Standardize risk reporting to ensure that all teams contribute to a single, comprehensive risk report and dashboard. Don’t wait until Q4 to “get aligned.” Use quarterly and mid-year checkpoints to assess risk posture, refresh assessments and align on response plans.

By far, the most challenging part of the exercise: ensuring all teams put on an enterprise-level perspective to come up with an enterprise-level list of top risks. Theoretically, this shouldn’t be challenging, there are definitions for high risk and low risk, you’ve identified controls and have tested them to understand which are effective. But this is the time when observations, trends and emerging risks come into the discussion. And these are murky areas that are more qualitative than quantitative.

It’s also the part of the process that requires caution to ensure assorted biases such as availability bias or anchoring, the loudest voice in the room, do not creep in. Structured dialogue and strong facilitation can help mitigate this. And again, solid control testing and trend analysis can ground the discussion in evidence.

Report to senior leadership as one voice

Present integrated risk insights to executives and the board, providing a holistic view of the organization’s risk landscape. This means there is a unified presentation that connects the dots across risk domains — cyber, compliance, ESG, privacy, product — so leadership isn’t getting a piecemeal view but a clear, consolidated picture of what matters and why.

That requires upstream coordination: Risk owners should align on key messages, use a common language (no alphabet soup) and agree on thresholds that matter at the enterprise level. Practical steps include aligning quarterly reporting cadences, using shared dashboards or scorecards and agreeing ahead of time on what triggers an escalation. One team might see a blip; across teams, it might look like a pattern.

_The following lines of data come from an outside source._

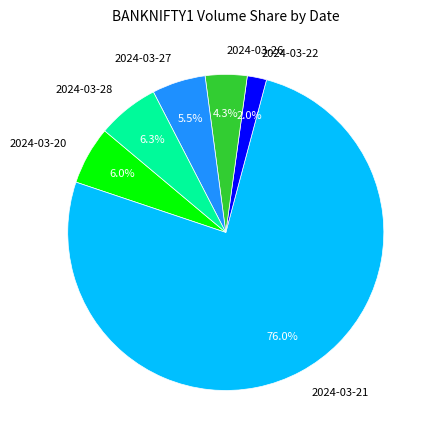

Which slice is the largest?

2024-03-21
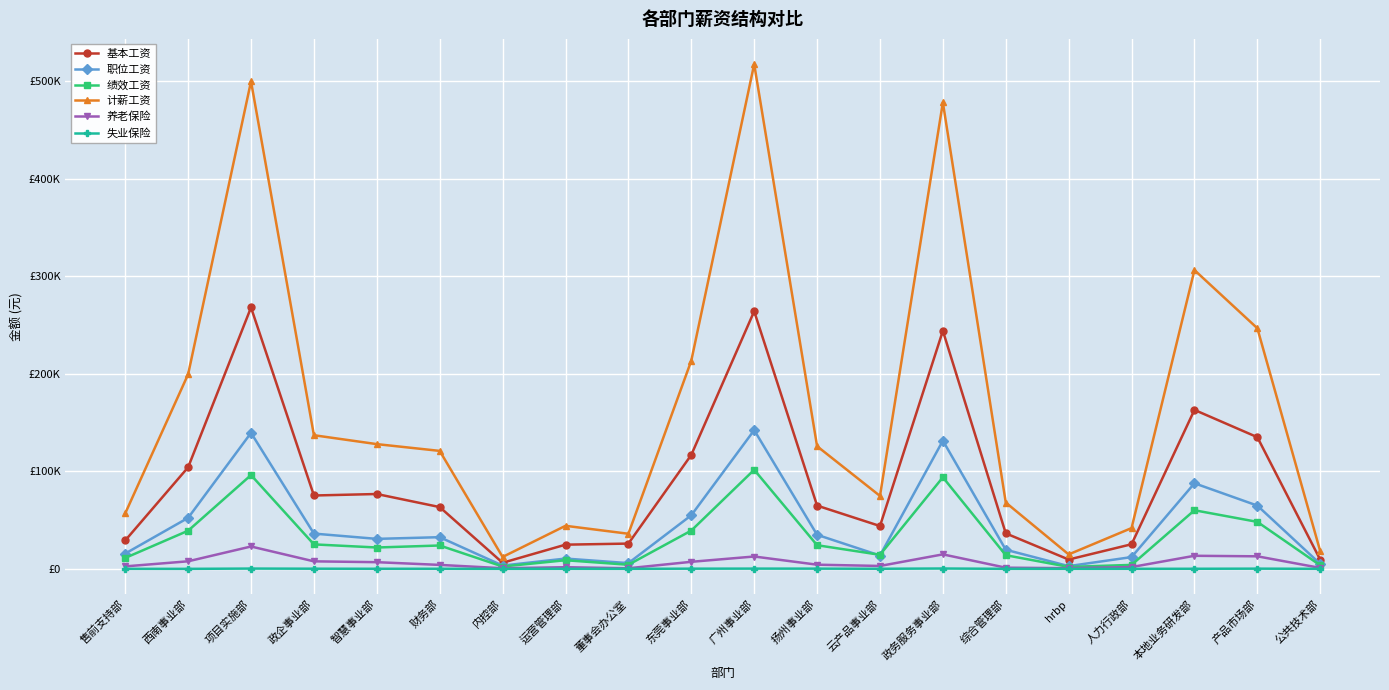

How many times do 绩效工资 and 职位工资 cross each other?

2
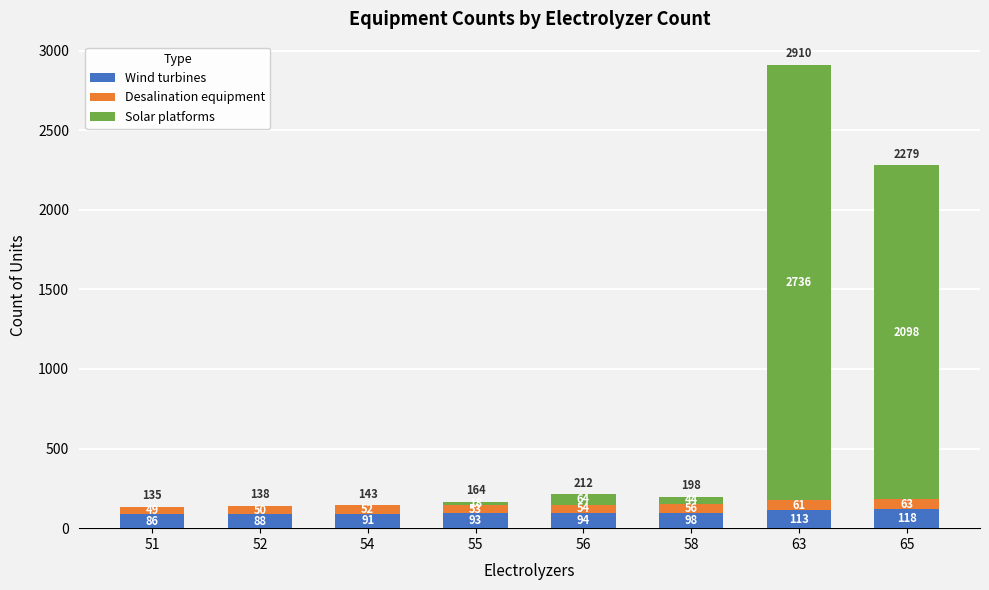

At which category is the sum across all series the highest?

63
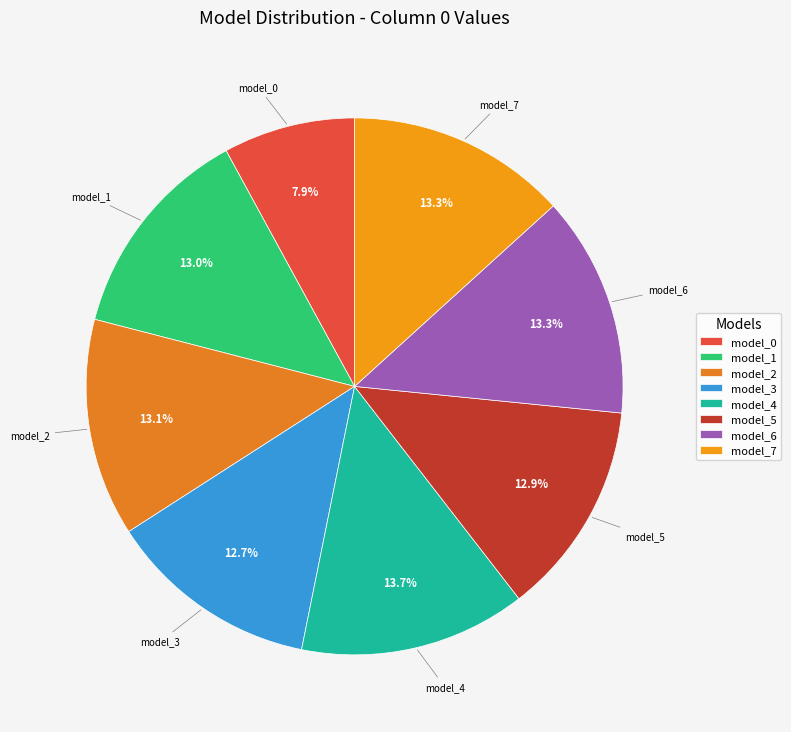

Is the sum of model_4 and model_1 greater than half?

No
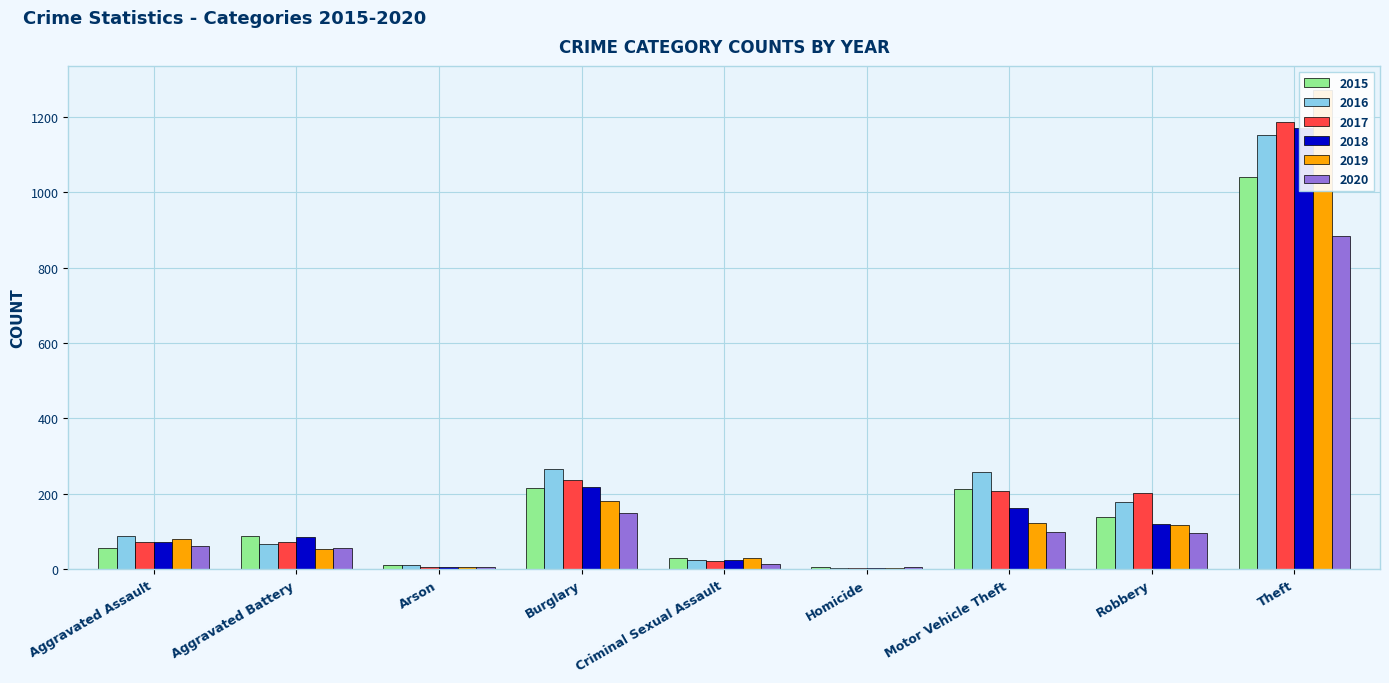

Which series changed the most between Homicide and Motor Vehicle Theft?

2016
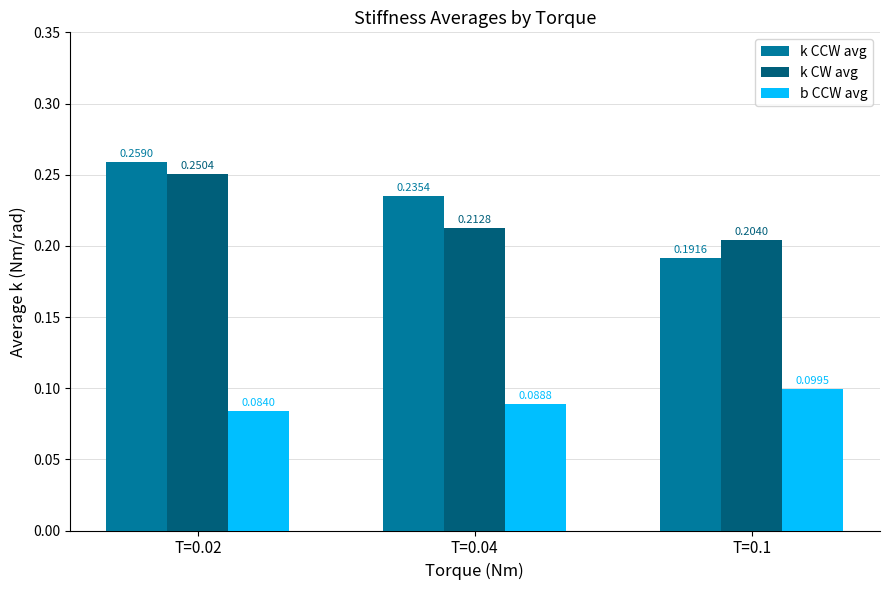

Are the bars horizontal?

No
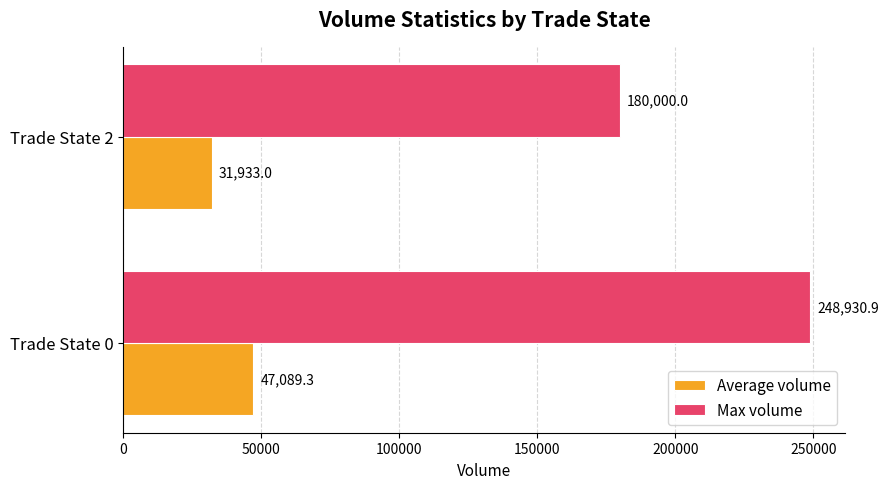

Which series has the widest spread of values?

Max volume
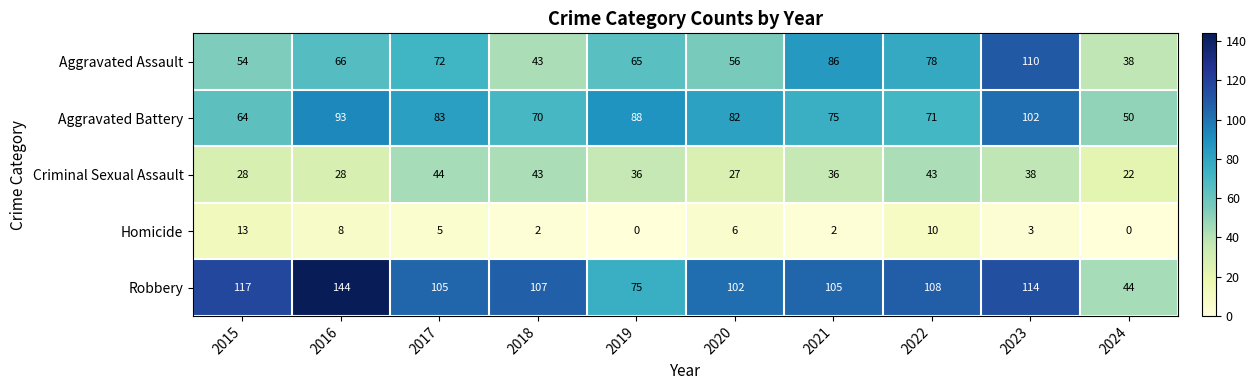

Which category has the highest value across all series?

2016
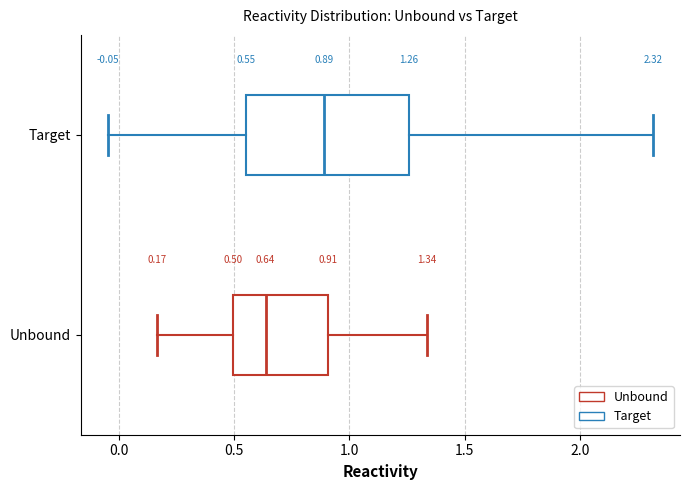

Comparing the boxes themselves (not the whiskers), which one is the widest?

Target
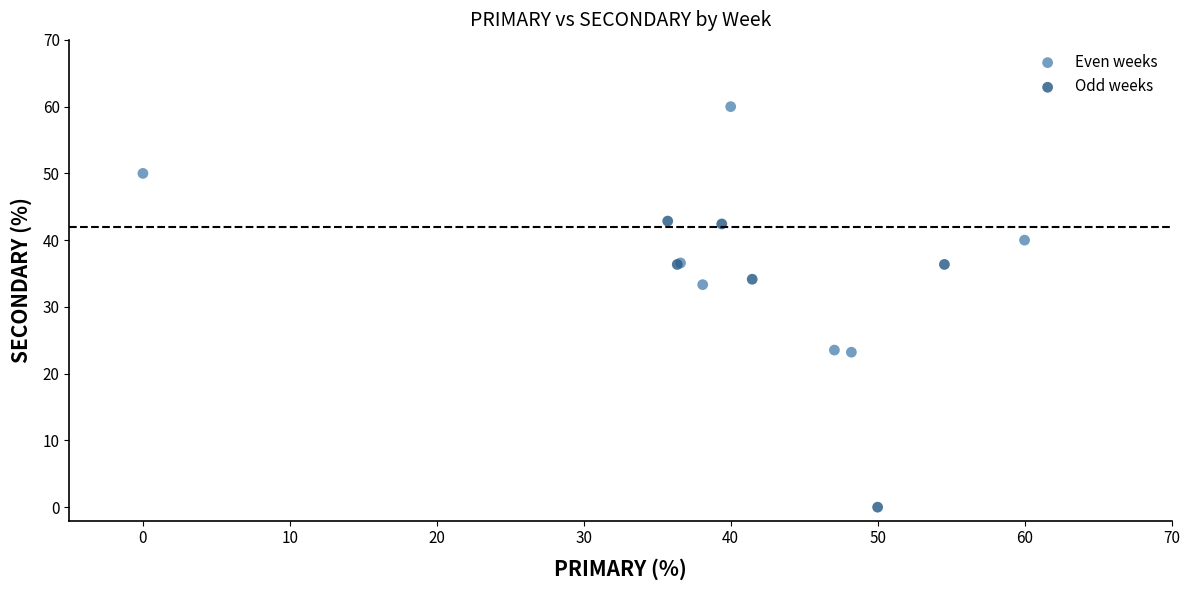

Which series has the widest spread of Y values?

Odd weeks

When presenting, skip the siloed updates; don’t walk the board through five separate risk lists. Instead, use scenarios, trends and visuals that show how risks interact and where the organization should focus. But make sure each function is ready to go deep if asked. If leadership wants to drill into privacy, ESG or cyber, the right people need to be in the room with a consistent story and supporting data. Unified doesn’t mean watered-down; it means connected and ready.

Conclusion

Organizations may not always be ready for a full-fledged ERM program, but that does not mean they should accept fragmented risk management as the status quo. Combined assurance isn’t about reinventing the wheel. It’s about getting the people who are already working on risk to work together in a smarter, more strategic way. It won’t solve every problem overnight, but by leveraging this method, companies can take a meaningful step toward mature risk management. And when the board asks, “How does this risk tie to strategy?” or “What’s the overall risk picture?” — you’ll be ready to answer without hesitation.